Why Mason-type Canning Jars

The major reason we recommend Mason-type canning jars is our experience with them and their decreased rate of breakage in comparison to mayonnaise jars, salad dressing jars, spaghetti sauce jars or other jars not intended for canning. Home food preservation experts have worked with various types of canning jars and their experience is reflected in the following long quote from the National Center for Home Food Preservation.

“Food may be canned in glass jars or metal containers. Metal containers can be used only once. They require special sealing equipment and are much more costly than jars.

“Regular and wide-mouth Mason-type, threaded, home-canning jars with self-sealing lids are the best choice. They are available in ½ pint, pint, 1½ pint, quart, and ½ gallon sizes. The standard jar mouth opening is about 2-3/8 inches. Wide-mouth jars have openings of about 3 inches, making them more easily filled and emptied. Half-gallon jars may be used for canning very acid juices. Regular-mouth decorator jelly jars are available in 8 and 12 ounce sizes. With careful use and handling, Mason jars may be reused many times, requiring only new lids each time. When jars and lids are used properly, jar seals and vacuums are excellent and jar breakage is rare.

“Most commercial pint- and quart-size mayonnaise or salad dressing jars may be used with new two-piece lids for canning acid foods. However, you should expect more seal failures and jar breakage. These jars have a narrower sealing surface and are tempered less than Mason jars, and may be weakened by repeated contact with metal spoons or knives used in dispensing mayonnaise or salad dressing. Seemingly insignificant scratches in glass may cause cracking and breakage while processing jars in a canner. Mayonnaise-type jars are not recommended for use with foods to be processed in a pressure canner because of excessive jar breakage. Other commercial jars with mouths that cannot be sealed with two-piece canning lids are not recommended for use in canning any food at home.”

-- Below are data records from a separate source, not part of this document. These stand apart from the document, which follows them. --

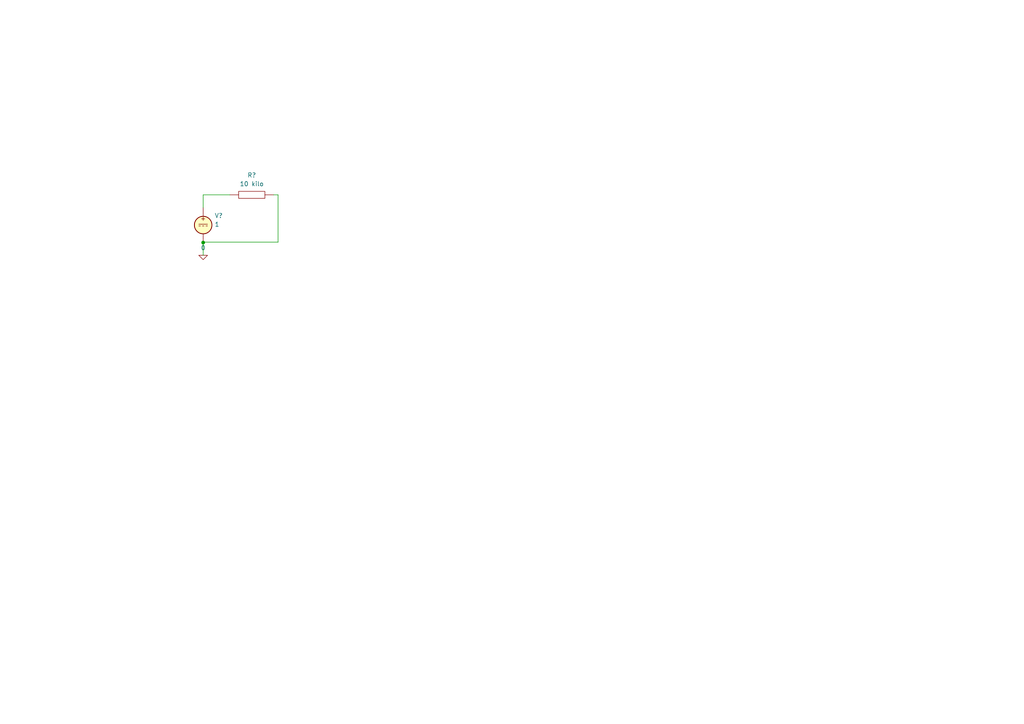
<source format=kicad_sch>
(kicad_sch (version 20211123) (generator eeschema)

  (uuid efba01f8-d9b2-43f4-b6cd-bb00a4ef2559)

  (paper "A4")

  

  (junction (at 58.928 70.358) (diameter 0) (color 0 0 0 0)
    (uuid 8fd2ee9c-103b-42ab-ba4a-ae23e8b82f45)
  )

  (wire (pts (xy 79.375 56.515) (xy 80.645 56.515))
    (stroke (width 0) (type default) (color 0 0 0 0))
    (uuid 05b63536-f4e1-4608-8827-658699a4df63)
  )
  (wire (pts (xy 80.645 56.515) (xy 80.645 70.231))
    (stroke (width 0) (type default) (color 0 0 0 0))
    (uuid 36346c4e-23ec-4f06-8a2f-959bad8ff041)
  )
  (wire (pts (xy 58.928 70.358) (xy 58.928 74.041))
    (stroke (width 0) (type default) (color 0 0 0 0))
    (uuid 93d555a7-25e9-433d-9ad0-8eba3c4c041f)
  )
  (wire (pts (xy 80.645 70.231) (xy 58.928 70.231))
    (stroke (width 0) (type default) (color 0 0 0 0))
    (uuid cac4174a-83df-4d78-bf55-2b2f356ee0c3)
  )
  (wire (pts (xy 58.928 56.515) (xy 58.928 60.198))
    (stroke (width 0) (type default) (color 0 0 0 0))
    (uuid d245a507-8a19-481d-a05d-417eb2477646)
  )
  (wire (pts (xy 58.928 70.231) (xy 58.928 70.358))
    (stroke (width 0) (type default) (color 0 0 0 0))
    (uuid ecc877a2-759c-47d5-8845-21cad4346798)
  )
  (wire (pts (xy 58.928 56.515) (xy 66.675 56.515))
    (stroke (width 0) (type default) (color 0 0 0 0))
    (uuid f12e68ef-1a04-4ae0-a419-b0a6021f1ad8)
  )

  (symbol (lib_id "pspice:R") (at 73.025 56.515 90) (unit 1)
    (in_bom yes) (on_board yes) (fields_autoplaced)
    (uuid 2392c892-2f22-4588-a5a7-4033b2f6cbdf)
    (property "Reference" "R?" (id 0) (at 73.025 50.8 90))
    (property "Value" "10 kilo" (id 1) (at 73.025 53.34 90))
    (property "Footprint" "" (id 2) (at 73.025 56.515 0)
      (effects (font (size 1.27 1.27)) hide)
    )
    (property "Datasheet" "~" (id 3) (at 73.025 56.515 0)
      (effects (font (size 1.27 1.27)) hide)
    )
    (property "Spice_Primitive" "R" (id 4) (at 73.025 56.515 0)
      (effects (font (size 1.27 1.27)) hide)
    )
    (property "Spice_Model" "10k" (id 5) (at 73.025 56.515 0)
      (effects (font (size 1.27 1.27)) hide)
    )
    (property "Spice_Netlist_Enabled" "Y" (id 6) (at 73.025 56.515 0)
      (effects (font (size 1.27 1.27)) hide)
    )
    (pin "1" (uuid bb702799-04d1-4136-9913-db15d677cb7f))
    (pin "2" (uuid feca530a-c6c1-4219-b383-a5f1908d3bf8))
  )

  (symbol (lib_id "pspice:0") (at 58.928 74.041 0) (unit 1)
    (in_bom yes) (on_board yes) (fields_autoplaced)
    (uuid 896980c6-68a3-470e-8dbf-3380fcfd1493)
    (property "Reference" "#GND?" (id 0) (at 58.928 76.581 0)
      (effects (font (size 1.27 1.27)) hide)
    )
    (property "Value" "0" (id 1) (at 58.928 71.882 0))
    (property "Footprint" "" (id 2) (at 58.928 74.041 0)
      (effects (font (size 1.27 1.27)) hide)
    )
    (property "Datasheet" "~" (id 3) (at 58.928 74.041 0)
      (effects (font (size 1.27 1.27)) hide)
    )
    (pin "1" (uuid d46c2d73-379f-42b5-81a1-576937a46f8f))
  )

  (symbol (lib_id "Simulation_SPICE:VDC") (at 58.928 65.278 0) (unit 1)
    (in_bom yes) (on_board yes) (fields_autoplaced)
    (uuid fbeaeb38-eb42-4fdd-a884-1b897d4abaef)
    (property "Reference" "V?" (id 0) (at 62.23 62.5481 0)
      (effects (font (size 1.27 1.27)) (justify left))
    )
    (property "Value" "" (id 1) (at 62.23 65.0881 0)
      (effects (font (size 1.27 1.27)) (justify left))
    )
    (property "Footprint" "" (id 2) (at 58.928 65.278 0)
      (effects (font (size 1.27 1.27)) hide)
    )
    (property "Datasheet" "~" (id 3) (at 58.928 65.278 0)
      (effects (font (size 1.27 1.27)) hide)
    )
    (property "Spice_Netlist_Enabled" "Y" (id 4) (at 58.928 65.278 0)
      (effects (font (size 1.27 1.27)) (justify left) hide)
    )
    (property "Spice_Primitive" "V" (id 5) (at 58.928 65.278 0)
      (effects (font (size 1.27 1.27)) (justify left) hide)
    )
    (property "Spice_Model" "dc(1)" (id 6) (at 62.23 67.6281 0)
      (effects (font (size 1.27 1.27)) (justify left))
    )
    (pin "1" (uuid e946a36e-67b2-419a-ac8a-126b54b7a366))
    (pin "2" (uuid b3b25ce8-ea5b-4bc1-92a6-7920184d8df8))
  )

  (sheet_instances
    (path "/" (page "1"))
  )

  (symbol_instances
    (path "/896980c6-68a3-470e-8dbf-3380fcfd1493"
      (reference "#GND?") (unit 1) (value "0") (footprint "")
    )
    (path "/2392c892-2f22-4588-a5a7-4033b2f6cbdf"
      (reference "R?") (unit 1) (value "10 kilo") (footprint "")
    )
    (path "/fbeaeb38-eb42-4fdd-a884-1b897d4abaef"
      (reference "V?") (unit 1) (value "VDC") (footprint "")
    )
  )
)

</source>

Another advantage of using canning jars is that they generally have a consistent shape and hold a consistent volume. Shape and volume affect the rate of heating of the food in a jar. It takes longer to heat the coldest point of food to the desired temperature in larger volume jars than it does in smaller volume jars; it takes longer to heat every particle of food in a fat jar than in a tall skinny jar. Our recommended, science-based processes were determined for food in standard canning jars. No science-based recommendations are available for canning in Weck brand jars or other jars closed with glass lids, rubber gaskets and clamps.

Ball and Kerr are only two available brands of Mason-type canning jars. Other brands of canning jars include Atlas, Mainstays (WalMart) and Golden Harvest. All meet recommended criteria; however, we have years and years of experience with jars from Ball and Kerr.

Clemson’s packaging experts were asked about using mayonnaise jars versus standard canning jars for canning foods. They commented that the sides (sidewalls) of mayonnaise jars are considerably thinner than the sides of canning jars and that mayonnaise jars are not constructed to withstand the repeated heating and cooling inherent in canning. While glass mayonnaise jars in previous years may have been constructed with heavier sidewalls, these days they are quite thin because they are constructed to minimize shipping weight.

So based on the information that I have, using canning jars rather than mayonnaise or other jars is not so much a matter of food safety as it is of preventing breakage, preventing possible resulting burns due to splashing or spilling, and preventing the resulting product loss. The chance for breakage is much higher with non-standard jars such as mayonnaise jars.